Extract each relevant information individually
input: pdf to be scraped
returns: dataframe of scraped data
"""
# Define coordinates of text to be extracted
CUSTOMER = pdf.pq('LTTextLineHorizontal:overlaps_bbox("356.684, 563.285, 624.656, 580.888")').text()
CUSTOMER_REF = pdf.pq('LTTextLineHorizontal:overlaps_bbox("356.684, 534.939, 443.186, 552.542")').text()
SALES_ORDER = pdf.pq('LTTextLineHorizontal:overlaps_bbox("356.684, 504.692, 414.352, 522.295")').text()
ITEM_NUMBER = pdf.pq('LTTextLineHorizontal:overlaps_bbox("356.684, 478.246, 395.129, 495.849")').text()
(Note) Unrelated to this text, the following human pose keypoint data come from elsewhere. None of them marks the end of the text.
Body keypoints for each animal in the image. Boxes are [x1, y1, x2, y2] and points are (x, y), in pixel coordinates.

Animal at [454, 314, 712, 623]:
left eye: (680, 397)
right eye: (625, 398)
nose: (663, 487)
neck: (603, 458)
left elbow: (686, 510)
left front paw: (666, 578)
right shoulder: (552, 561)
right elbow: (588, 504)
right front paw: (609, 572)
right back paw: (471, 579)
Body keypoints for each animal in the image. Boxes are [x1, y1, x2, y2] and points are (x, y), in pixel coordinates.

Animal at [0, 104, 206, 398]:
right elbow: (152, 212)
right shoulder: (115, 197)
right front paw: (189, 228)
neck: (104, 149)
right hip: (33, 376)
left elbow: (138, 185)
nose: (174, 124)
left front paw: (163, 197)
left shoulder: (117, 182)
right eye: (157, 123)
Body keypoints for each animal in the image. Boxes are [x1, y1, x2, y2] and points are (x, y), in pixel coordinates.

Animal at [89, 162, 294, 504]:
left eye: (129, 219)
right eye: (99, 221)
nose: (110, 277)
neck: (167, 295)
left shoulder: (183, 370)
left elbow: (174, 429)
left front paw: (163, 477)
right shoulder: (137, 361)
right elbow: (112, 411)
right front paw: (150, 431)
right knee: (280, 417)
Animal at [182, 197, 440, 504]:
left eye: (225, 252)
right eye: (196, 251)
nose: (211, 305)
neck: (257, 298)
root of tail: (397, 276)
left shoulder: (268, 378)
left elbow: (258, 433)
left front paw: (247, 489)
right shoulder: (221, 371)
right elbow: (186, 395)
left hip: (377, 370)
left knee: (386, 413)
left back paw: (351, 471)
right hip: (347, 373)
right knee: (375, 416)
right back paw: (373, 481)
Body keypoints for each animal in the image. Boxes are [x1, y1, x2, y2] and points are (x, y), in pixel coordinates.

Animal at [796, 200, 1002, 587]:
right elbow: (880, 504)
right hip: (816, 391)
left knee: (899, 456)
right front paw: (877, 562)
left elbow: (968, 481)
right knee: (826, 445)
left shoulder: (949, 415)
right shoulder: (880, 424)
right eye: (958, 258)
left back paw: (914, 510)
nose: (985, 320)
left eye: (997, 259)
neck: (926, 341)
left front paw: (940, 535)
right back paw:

KEY = '0000'+ SALES_ORDER + '-' + '00' + ITEM_NUMBER
# Combine all relevant information into a single pandas dataframe
page = pd.DataFrame({
'KEY' : KEY,
'CUSTOMER' : CUSTOMER,
'CUSTOMER REF.': CUSTOMER_REF,
'SALES ORDER' : SALES_ORDER,
'ITEM NUMBER' : ITEM_NUMBER
}, index=[0])
return(page)
pdf_search = Path("files/").glob("*.pdf")
pdf_files = [str(file.absolute()) for file in pdf_search]
master = list()
for pdf_file in pdf_files:
pdf = pdfquery.PDFQuery(pdf_file)
pdf.load(0)
# Iterate over all pages in document and add scraped data to df
page = pdf_scrape(pdf)
master.append(page)
master = pd.concat(master, ignore_index=True)
master.to_csv('scraped_PDF_as_csv\scraped_PDF_DataFrame.csv', index = False)
The problem is that I need to read through hundres of PDFs each day, and this script takes ~13-14 seconds to mine four elements from the first page of only 10 PDFs.
Is there a way to speed up my code? I've looked at the this: https://github.com/py-pdf/benchmarks which implies that PDFQuery is very slow compared to other libraries.
I've tried using PyMuPDF as it's supposed to be faster, but I'm having trouble implementing it to give the same output as PDFQuery. Does anyone know how to do this?
To reiterate, I know where in the document the desired text is, but I don't necessarily know what it says.